Only the lines containing the string "Silkscreen" are needed; copy all of them from the listing.

> _Supplied records_:
════

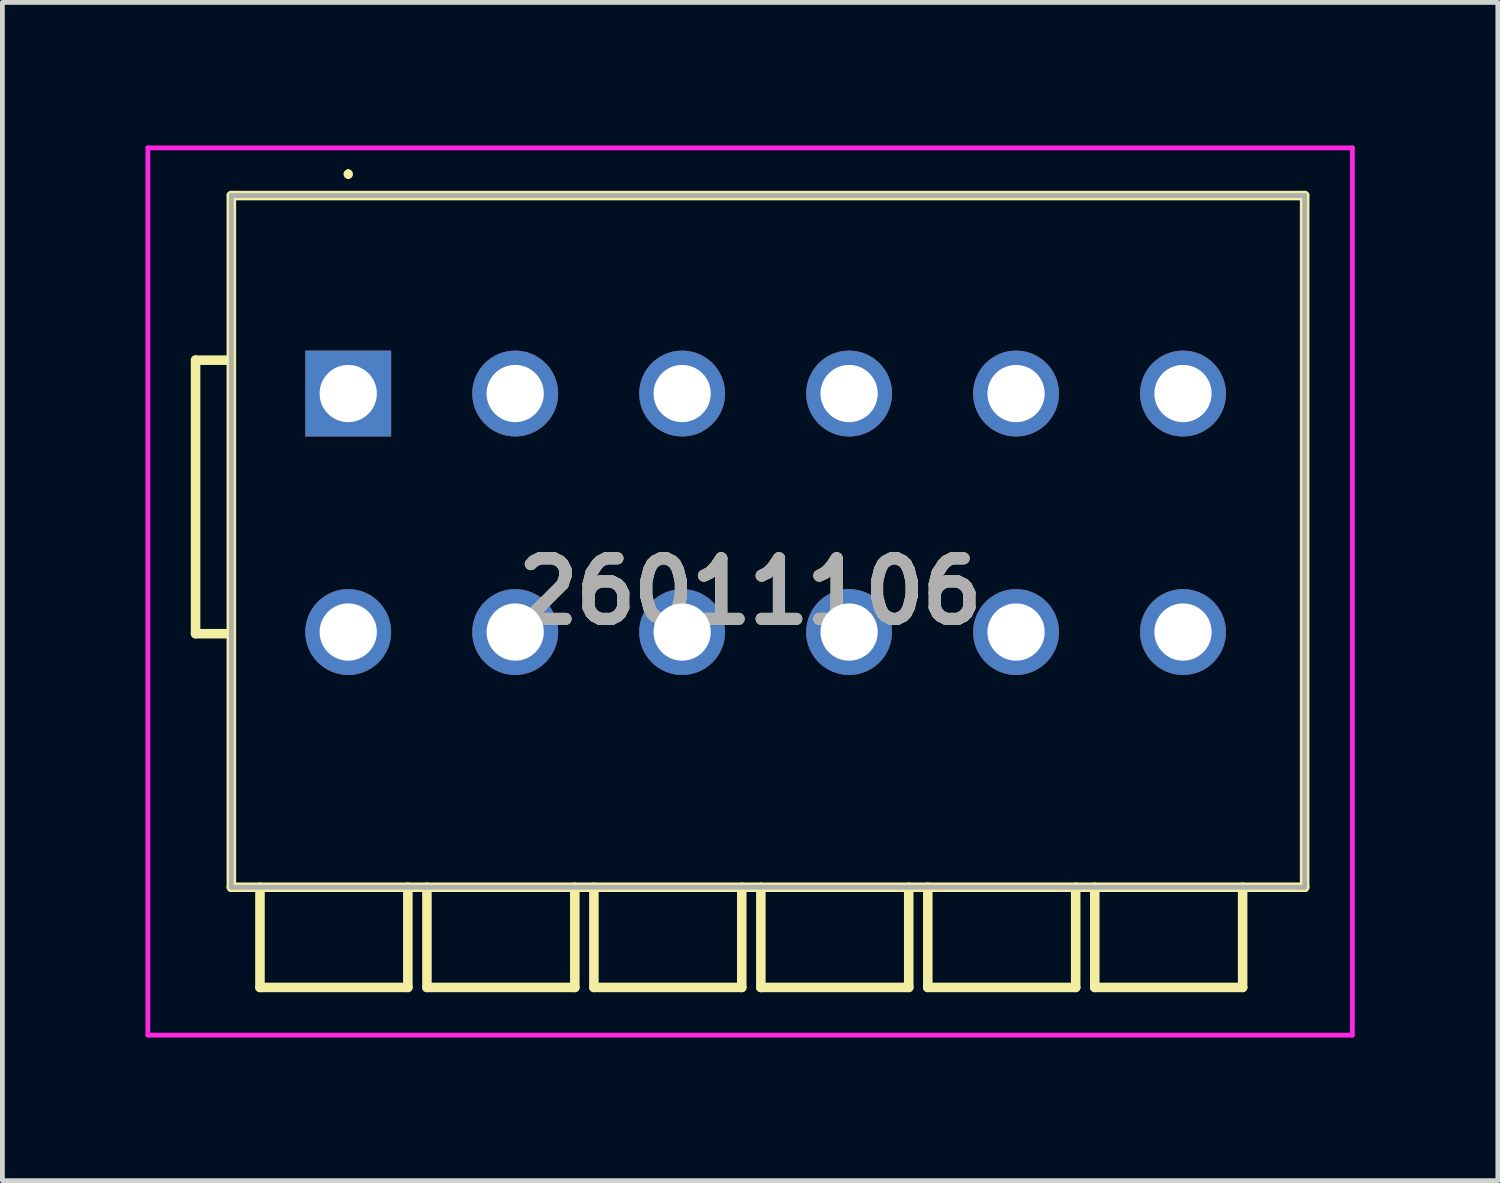
<source format=kicad_pcb>
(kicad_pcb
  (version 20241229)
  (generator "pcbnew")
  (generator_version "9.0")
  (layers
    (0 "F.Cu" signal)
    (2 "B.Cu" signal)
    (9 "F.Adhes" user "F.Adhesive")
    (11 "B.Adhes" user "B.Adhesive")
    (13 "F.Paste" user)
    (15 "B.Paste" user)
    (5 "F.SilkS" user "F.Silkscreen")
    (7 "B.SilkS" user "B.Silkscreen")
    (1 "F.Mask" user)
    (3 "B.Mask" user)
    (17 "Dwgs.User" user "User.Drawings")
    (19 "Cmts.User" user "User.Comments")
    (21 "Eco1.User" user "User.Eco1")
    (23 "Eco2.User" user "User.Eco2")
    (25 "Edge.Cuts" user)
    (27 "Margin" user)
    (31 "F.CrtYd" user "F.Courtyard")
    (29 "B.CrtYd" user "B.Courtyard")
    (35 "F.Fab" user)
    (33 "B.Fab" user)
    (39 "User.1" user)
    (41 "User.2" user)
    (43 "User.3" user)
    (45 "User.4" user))
  (footprint "26011106"
    (layer "F.Cu")
    (at 4.25 5.2)
    (property "Reference" "26011106" (at 8.425 4.15 0) (layer "F.SilkS") (effects (font (size 1.27 1.27) (thickness 0.254))))
    (attr through_hole)
    (fp_line (start -3.2 -0.7) (end -3.2 5.034) (stroke (width 0.2) (type solid)) (layer "F.SilkS"))
    (fp_line (start -3.2 5.034) (end -2.45 5.034) (stroke (width 0.2) (type solid)) (layer "F.SilkS"))
    (fp_line (start -2.45 -4.15) (end 20.05 -4.15) (stroke (width 0.2) (type solid)) (layer "F.SilkS"))
    (fp_line (start -2.45 -0.7) (end -3.2 -0.7) (stroke (width 0.2) (type solid)) (layer "F.SilkS"))
    (fp_line (start -2.45 10.35) (end -2.45 -4.15) (stroke (width 0.2) (type solid)) (layer "F.SilkS"))
    (fp_line (start -1.85 10.35) (end -1.85 12.45) (stroke (width 0.2) (type solid)) (layer "F.SilkS"))
    (fp_line (start -1.85 12.45) (end 1.25 12.45) (stroke (width 0.2) (type solid)) (layer "F.SilkS"))
    (fp_line (start 0 -4.65) (end 0 -4.65) (stroke (width 0.1) (type solid)) (layer "F.SilkS"))
    (fp_line (start 0 -4.55) (end 0 -4.55) (stroke (width 0.1) (type solid)) (layer "F.SilkS"))
    (fp_line (start 1.25 12.45) (end 1.25 10.35) (stroke (width 0.2) (type solid)) (layer "F.SilkS"))
    (fp_line (start 1.65 10.35) (end 1.65 12.45) (stroke (width 0.2) (type solid)) (layer "F.SilkS"))
    (fp_line (start 1.65 12.45) (end 4.75 12.45) (stroke (width 0.2) (type solid)) (layer "F.SilkS"))
    (fp_line (start 4.75 12.45) (end 4.75 10.35) (stroke (width 0.2) (type solid)) (layer "F.SilkS"))
    (fp_line (start 5.15 10.35) (end 5.15 12.45) (stroke (width 0.2) (type solid)) (layer "F.SilkS"))
    (fp_line (start 5.15 12.45) (end 8.25 12.45) (stroke (width 0.2) (type solid)) (layer "F.SilkS"))
    (fp_line (start 8.25 12.45) (end 8.25 10.35) (stroke (width 0.2) (type solid)) (layer "F.SilkS"))
    (fp_line (start 8.65 10.35) (end 8.65 12.45) (stroke (width 0.2) (type solid)) (layer "F.SilkS"))
    (fp_line (start 8.65 12.45) (end 11.75 12.45) (stroke (width 0.2) (type solid)) (layer "F.SilkS"))
    (fp_line (start 11.75 12.45) (end 11.75 10.35) (stroke (width 0.2) (type solid)) (layer "F.SilkS"))
    (fp_line (start 12.15 10.35) (end 12.15 12.45) (stroke (width 0.2) (type solid)) (layer "F.SilkS"))
    (fp_line (start 12.15 12.45) (end 15.25 12.45) (stroke (width 0.2) (type solid)) (layer "F.SilkS"))
    (fp_line (start 15.25 12.45) (end 15.25 10.35) (stroke (width 0.2) (type solid)) (layer "F.SilkS"))
    (fp_line (start 15.65 10.35) (end 15.65 12.45) (stroke (width 0.2) (type solid)) (layer "F.SilkS"))
    (fp_line (start 15.65 12.45) (end 18.75 12.45) (stroke (width 0.2) (type solid)) (layer "F.SilkS"))
    (fp_line (start 18.75 12.45) (end 18.75 10.35) (stroke (width 0.2) (type solid)) (layer "F.SilkS"))
    (fp_line (start 20.05 -4.15) (end 20.05 10.35) (stroke (width 0.2) (type solid)) (layer "F.SilkS"))
    (fp_line (start 20.05 10.35) (end -2.45 10.35) (stroke (width 0.2) (type solid)) (layer "F.SilkS"))
    (fp_arc (start 0 -4.65) (mid 0.05 -4.6) (end 0 -4.55) (stroke (width 0.1) (type solid)) (layer "F.SilkS"))
    (fp_arc (start 0 -4.55) (mid -0.05 -4.6) (end 0 -4.65) (stroke (width 0.1) (type solid)) (layer "F.SilkS"))
    (fp_line (start -4.2 -5.15) (end 21.05 -5.15) (stroke (width 0.1) (type solid)) (layer "F.CrtYd"))
    (fp_line (start -4.2 13.45) (end -4.2 -5.15) (stroke (width 0.1) (type solid)) (layer "F.CrtYd"))
    (fp_line (start 21.05 -5.15) (end 21.05 13.45) (stroke (width 0.1) (type solid)) (layer "F.CrtYd"))
    (fp_line (start 21.05 13.45) (end -4.2 13.45) (stroke (width 0.1) (type solid)) (layer "F.CrtYd"))
    (fp_line (start -2.45 -4.15) (end 20.05 -4.15) (stroke (width 0.1) (type solid)) (layer "F.Fab"))
    (fp_line (start -2.45 10.35) (end -2.45 -4.15) (stroke (width 0.1) (type solid)) (layer "F.Fab"))
    (fp_line (start 20.05 -4.15) (end 20.05 10.35) (stroke (width 0.1) (type solid)) (layer "F.Fab"))
    (fp_line (start 20.05 10.35) (end -2.45 10.35) (stroke (width 0.1) (type solid)) (layer "F.Fab"))
    (fp_text user "${REFERENCE}" (at 8.425 4.15 0) (layer "F.Fab") (effects (font (size 1.27 1.27) (thickness 0.254))))
    (pad "1" thru_hole rect (at 0 0) (size 1.8 1.8) (drill 1.2) (layers "*.Cu" "*.Mask"))
    (pad "2" thru_hole circle (at 0 5) (size 1.8 1.8) (drill 1.2) (layers "*.Cu" "*.Mask"))
    (pad "3" thru_hole circle (at 3.5 0) (size 1.8 1.8) (drill 1.2) (layers "*.Cu" "*.Mask"))
    (pad "4" thru_hole circle (at 3.5 5) (size 1.8 1.8) (drill 1.2) (layers "*.Cu" "*.Mask"))
    (pad "5" thru_hole circle (at 7 0) (size 1.8 1.8) (drill 1.2) (layers "*.Cu" "*.Mask"))
    (pad "6" thru_hole circle (at 7 5) (size 1.8 1.8) (drill 1.2) (layers "*.Cu" "*.Mask"))
    (pad "7" thru_hole circle (at 10.5 0) (size 1.8 1.8) (drill 1.2) (layers "*.Cu" "*.Mask"))
    (pad "8" thru_hole circle (at 10.5 5) (size 1.8 1.8) (drill 1.2) (layers "*.Cu" "*.Mask"))
    (pad "9" thru_hole circle (at 14 0) (size 1.8 1.8) (drill 1.2) (layers "*.Cu" "*.Mask"))
    (pad "10" thru_hole circle (at 14 5) (size 1.8 1.8) (drill 1.2) (layers "*.Cu" "*.Mask"))
    (pad "11" thru_hole circle (at 17.5 0) (size 1.8 1.8) (drill 1.2) (layers "*.Cu" "*.Mask"))
    (pad "12" thru_hole circle (at 17.5 5) (size 1.8 1.8) (drill 1.2) (layers "*.Cu" "*.Mask")))
  (gr_rect
    (start -3 -3)
    (end 28.35 21.7)
    (stroke (width 0.1) (type default))
    (fill no)
    (layer "Edge.Cuts")))
</source>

════

> _Solution to this task_:
    (5 "F.SilkS" user "F.Silkscreen")
    (7 "B.SilkS" user "B.Silkscreen")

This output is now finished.